Either that, or online contracts should simply be invalid. In this case I suppose that the owners of the data (pictures) would own them.
In the EU you cannot simply sign away most of your rights and futhermore, if the law is in contradiction with the EULA its a case of 'too bad for the EULA', as in: its uneforcable. (you cannot legally enforce contract terms that are in contradiction of the law) So it is already regulated by law, atleast around here and the people enforcing it usually have no qualms about going about punishing a company that cant cant keep its tendrils within boundries of the law.
Just because you've granted a license (through TOS, etc) to a third party, so they can use material for which you still retain the copyrights ... does NOT mean that the subjects in the photos have waived their privacy rights. Third parties looking to use the images commercially (NOT the photographer!) are the ones responsible for having that signed model release in hand, and are the targets for a suit in case of mis-using someone's likeness. Doesn't mean the pissed off subject won't also sue the photographer (because you can sue the proverbial ham sandwich, if you want), but the law is very clear in this area. The party that puts the image to commercial use is the one that needs the release in hand. It's not the photographer's responsibility to obtain it, keep it, or provide it to anyone (unless they've signed a contract with a third party that calls for them to do so ... but that's very specific, professional circumstances).

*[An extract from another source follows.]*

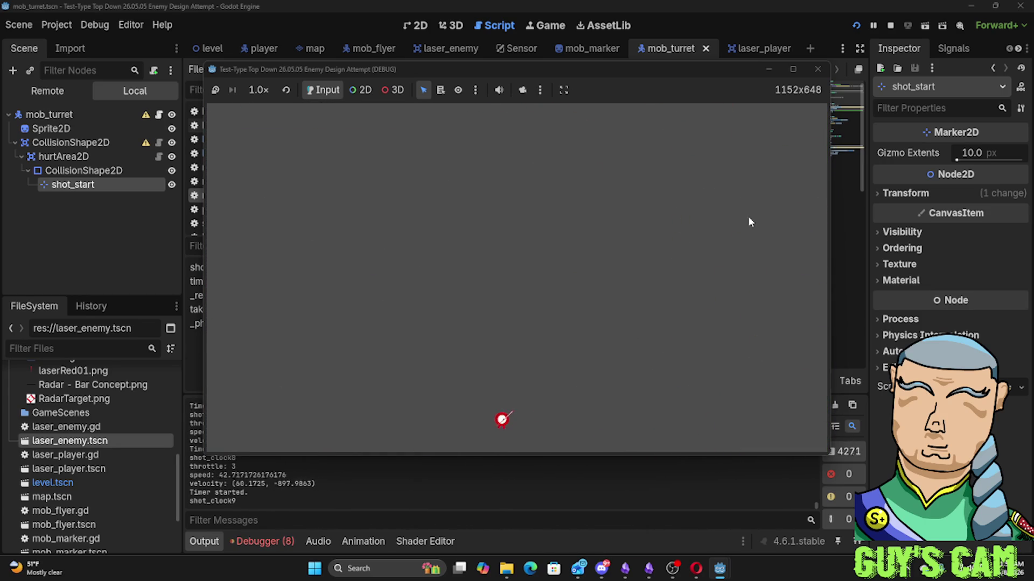
Steer the ship right, down and left across the terrain, then stop the playtest
key("d")
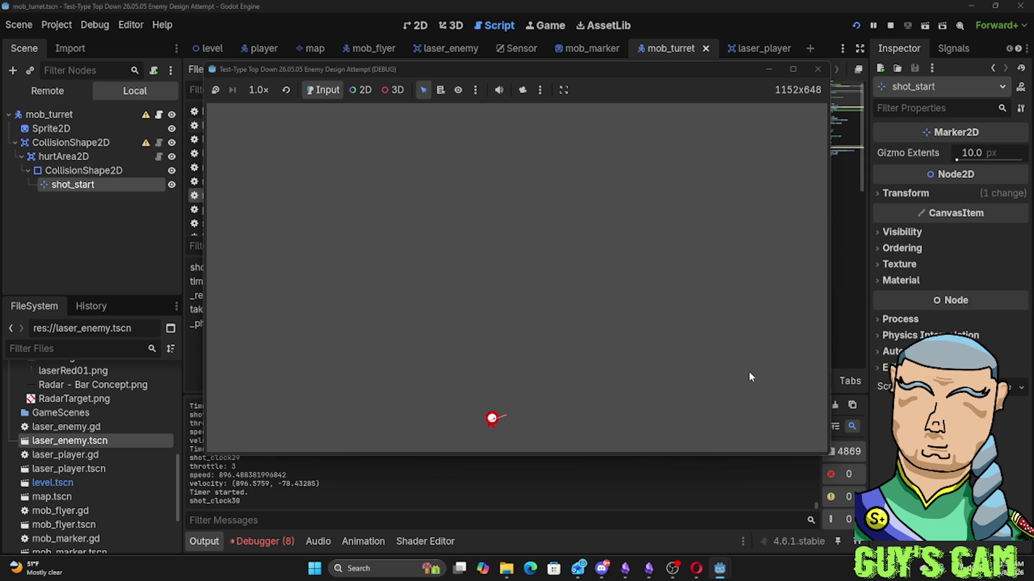
key("d")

Don't disappoint your bird dog. Go to the range.
If you read a little further down in the EULA, it also says they have the right to perform medical experiments on you, including making you part of a human centipede...
If telephones are outlawed, then only outlaws will have telephones.

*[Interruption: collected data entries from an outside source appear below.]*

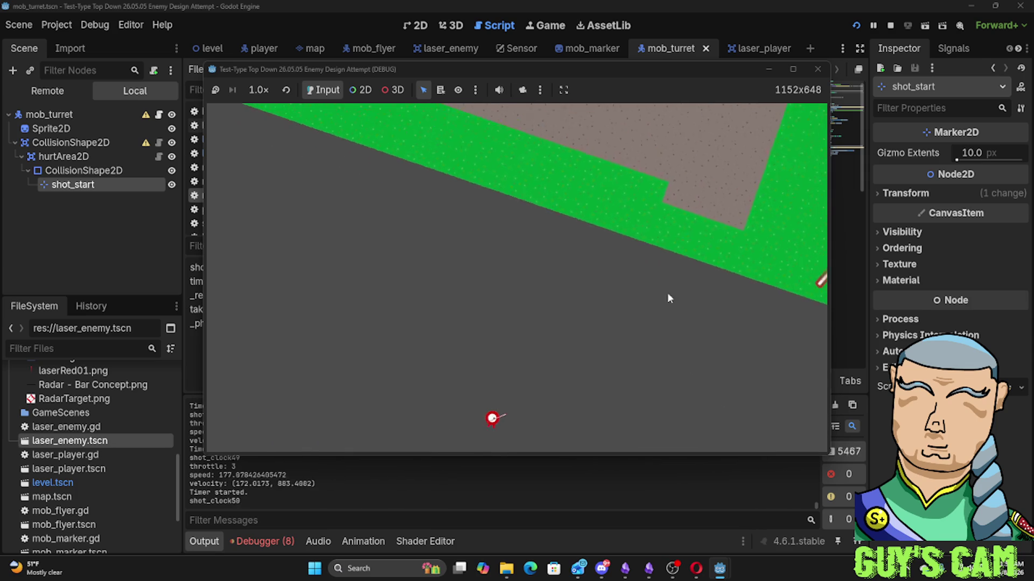
key("d")
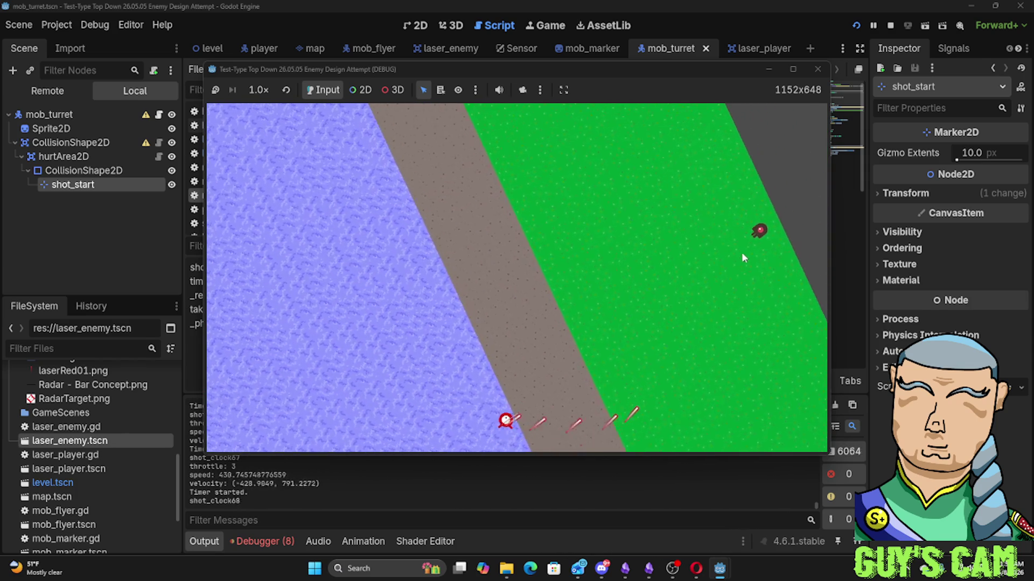
key("d")
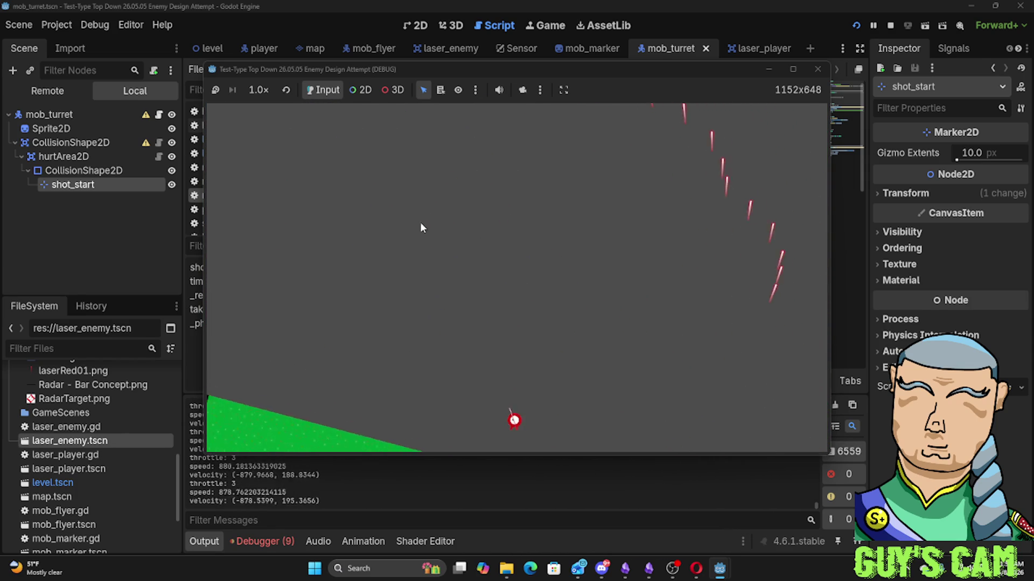
key("a")
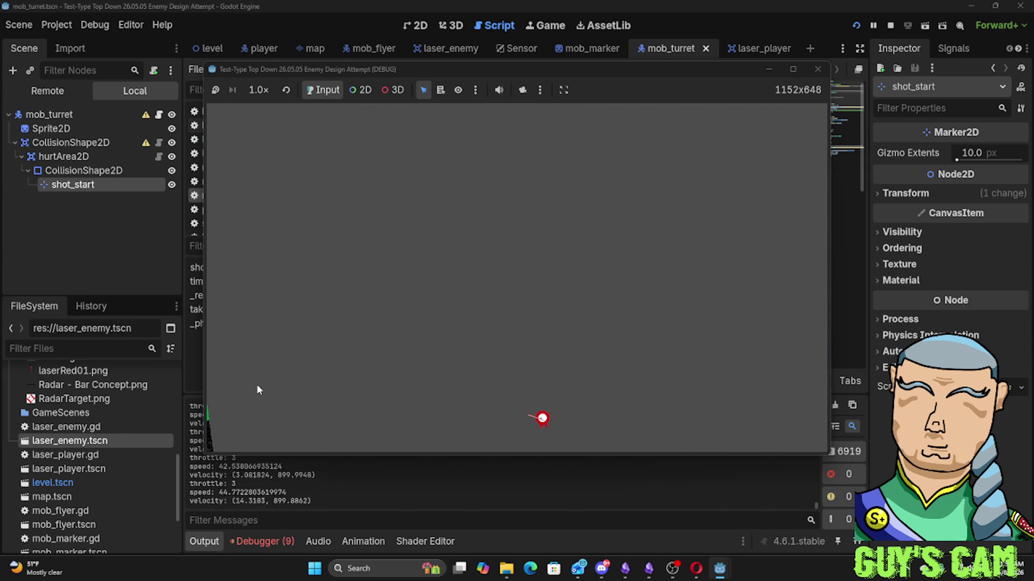
key("a")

They won't own them, as the Terms make explicitly clear. At the same time, you "grant to Instagram a non-exclusive, fully paid and royalty-free, transferable, sub-licensable, worldwide license to use the Content that you post on or through the Service".
So, yes, you still own your photos, and yes, they can do anything they want with them.
The SHOCKING thing would be if FB did NOT do this.
"I am altering the deal. Pray I don't alter it any further!" -- Darth Zuckerberg
How's that Facebook Cloud working for ya now??? I've never had one, never will. Because of shit like this. People always ask me "why aren't you on facebook?" Maybe this will convince them I was right.
"That seems narcissistic"
Folks can forget about deleting all their pictures from the site. I guarantee they were archived before the announcement was made. They probably have the ever-popular "Only individual binding arbitration" agreement as well.
The internet stopped being the "Wild West" and became feudal Europe a long time ago.